▶ _Instruction_
All lines in the material containing the word "Conclusion" need to be copied.

▶ _Task input_

========================================================================

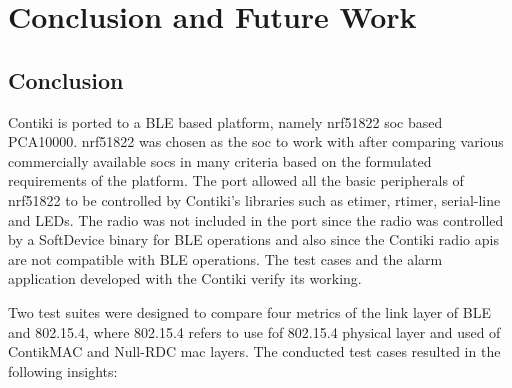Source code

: \chapter{Conclusion and Future Work}

\section{Conclusion}

Contiki is ported to a BLE based platform, namely nrf51822 \gls{soc} based PCA10000. nrf51822 was chosen as the \gls{soc} to work with after comparing various commercially available \glspl{soc} in many criteria based on the formulated requirements of the platform. The port allowed all the basic peripherals of nrf51822 to be controlled by Contiki's libraries such as etimer, rtimer, serial-line and LEDs.  The radio was not included in the port since the radio was controlled by a SoftDevice binary for BLE operations and also since the Contiki radio \glspl{api} are not compatible with BLE operations. The test cases and the alarm application developed with the Contiki verify its working.

Two test suites were designed to compare four metrics of the link layer of BLE and 802.15.4, where 802.15.4 refers to use fof 802.15.4 physical layer and used of ContikMAC and Null-RDC \gls{mac} layers. The conducted test cases resulted in the following insights:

========================================================================

▶ _Output below_
: \chapter{Conclusion and Future Work}
\section{Conclusion}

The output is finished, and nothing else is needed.